| Work required |
Return the entries below word for word. No picture belongs in the copy.
_ _ _ _ _ _ _
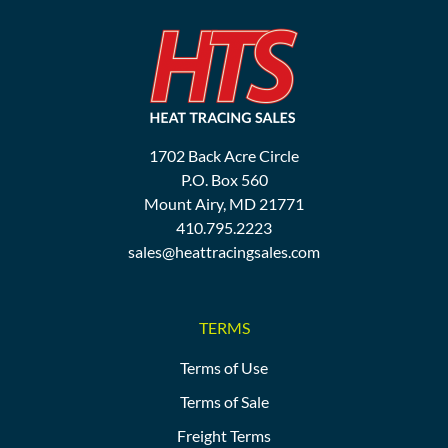
1702 Back Acre Circle
P.O. Box 560
Mount Airy, MD 21771
410.795.2223
sales@heattracingsales.com
TERMS
Terms of Use
Terms of Sale
Freight Terms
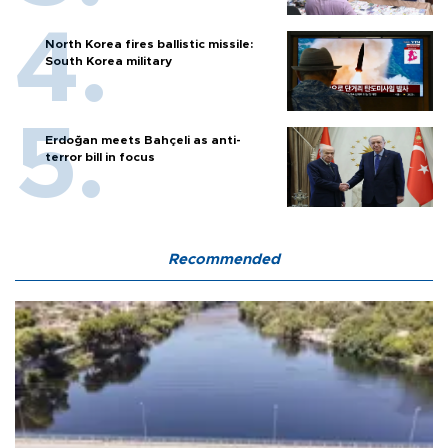
North Korea fires ballistic missile:
South Korea military
Erdoğan meets Bahçeli as anti-
terror bill in focus
Recommended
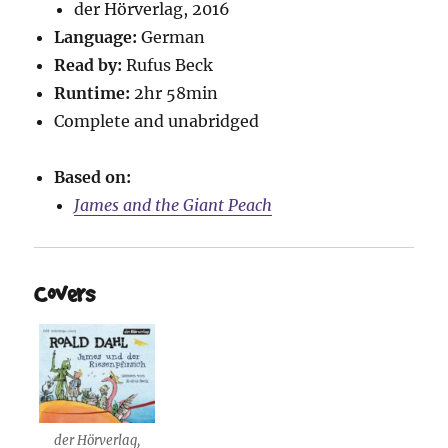
der Hörverlag, 2016
Language:
German
Read by:
Rufus Beck
Runtime:
2hr 58min
Complete and unabridged
Based on:
James and the Giant Peach
Covers
der Hörverlag,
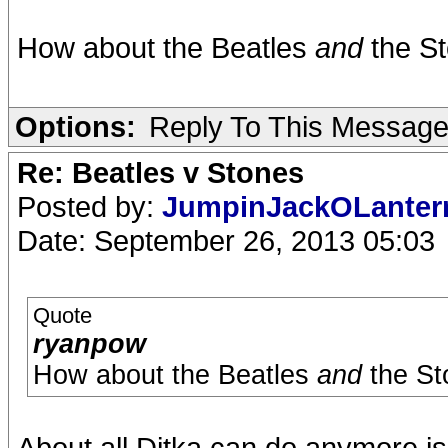
How about the Beatles
and
the St
Options:
Reply To This Messag
Re: Beatles v Stones
Posted by:
JumpinJackOLante
Date: September 26, 2013 05:03
Quote
ryanpow
How about the Beatles
and
the St
About all Ditka can do anymore i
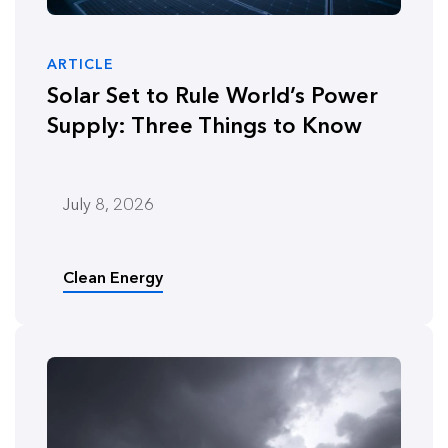
ARTICLE
Solar Set to Rule World’s Power
Supply: Three Things to Know
July 8, 2026
Clean Energy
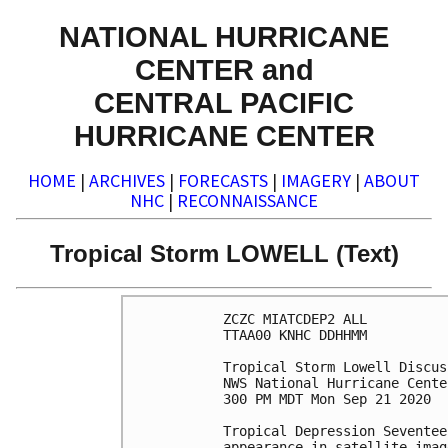
NATIONAL HURRICANE
CENTER and
CENTRAL PACIFIC
HURRICANE CENTER
HOME
|
ARCHIVES
|
FORECASTS
|
IMAGERY
|
ABOUT
NHC
|
RECONNAISSANCE
Tropical Storm LOWELL (Text)
ZCZC MIATCDEP2 ALL

TTAA00 KNHC DDHHMM

Tropical Storm Lowell Discus
NWS National Hurricane Cente
300 PM MDT Mon Sep 21 2020

Tropical Depression Seventee
appearance in satellite imag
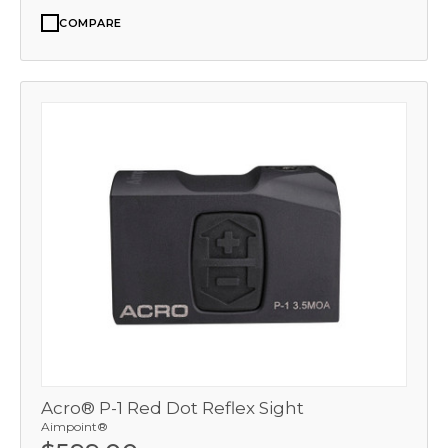
COMPARE
Acro® P-1 Red Dot Reflex Sight
Aimpoint®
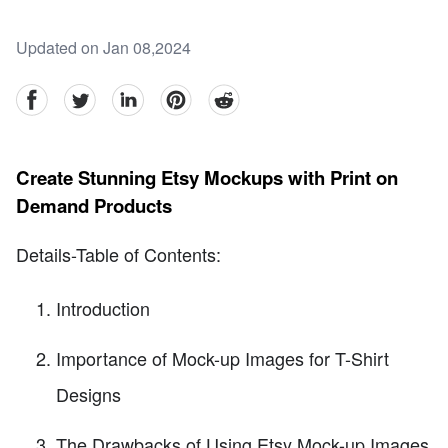
Updated on Jan 08,2024
facebook
Twitter
linkedin
pinterest
reddit
Create Stunning Etsy Mockups with Print on
Demand Products
Details-Table of Contents:
Introduction
Importance of Mock-up Images for T-Shirt
Designs
The Drawbacks of Using Etsy Mock-up Images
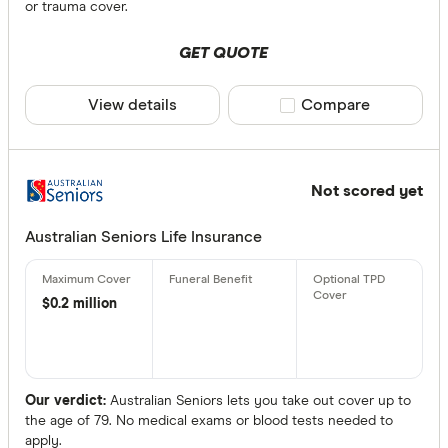
or trauma cover.
GET QUOTE
View details
Compare product sele
Compare
Not scored yet
Australian Seniors Life Insurance
$0.2 million
Our verdict:
Australian Seniors lets you take out cover up to
the age of 79. No medical exams or blood tests needed to
apply.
_ _ _ _ _ _ _
| Task output |
1702 Back Acre Circle
P.O. Box 560
Mount Airy, MD 21771
410.795.2223
sales@heattracingsales.com
TERMS
Terms of Use
Terms of Sale
Freight Terms
North Korea fires ballistic missile:
South Korea military
Erdoğan meets Bahçeli as anti-
terror bill in focus
Recommended
der Hörverlag, 2016
Language:
German
Read by:
Rufus Beck
Runtime:
2hr 58min
Complete and unabridged
Based on:
James and the Giant Peach
Covers
der Hörverlag,
How about the Beatles
and
the St
Options:
Reply To This Messag
Re: Beatles v Stones
Posted by:
JumpinJackOLante
Date: September 26, 2013 05:03
Quote
ryanpow
How about the Beatles
and
the St
About all Ditka can do anymore i
ARTICLE
Solar Set to Rule World’s Power
Supply: Three Things to Know
July 8, 2026
Clean Energy
NATIONAL HURRICANE
CENTER and
CENTRAL PACIFIC
HURRICANE CENTER
HOME
|
ARCHIVES
|
FORECASTS
|
IMAGERY
|
ABOUT
NHC
|
RECONNAISSANCE
Tropical Storm LOWELL (Text)
ZCZC MIATCDEP2 ALL

TTAA00 KNHC DDHHMM

Tropical Storm Lowell Discus
NWS National Hurricane Cente
300 PM MDT Mon Sep 21 2020

Tropical Depression Seventee
appearance in satellite imag
COMPARE
Acro® P-1 Red Dot Reflex Sight
Aimpoint®
Updated on Jan 08,2024
facebook
Twitter
linkedin
pinterest
reddit
Create Stunning Etsy Mockups with Print on
Demand Products
Details-Table of Contents:
Introduction
Importance of Mock-up Images for T-Shirt
Designs
The Drawbacks of Using Etsy Mock-up Images
or trauma cover.
GET QUOTE
View details
Compare product sele
Compare
Not scored yet
Australian Seniors Life Insurance
$0.2 million
Our verdict:
Australian Seniors lets you take out cover up to
the age of 79. No medical exams or blood tests needed to
apply.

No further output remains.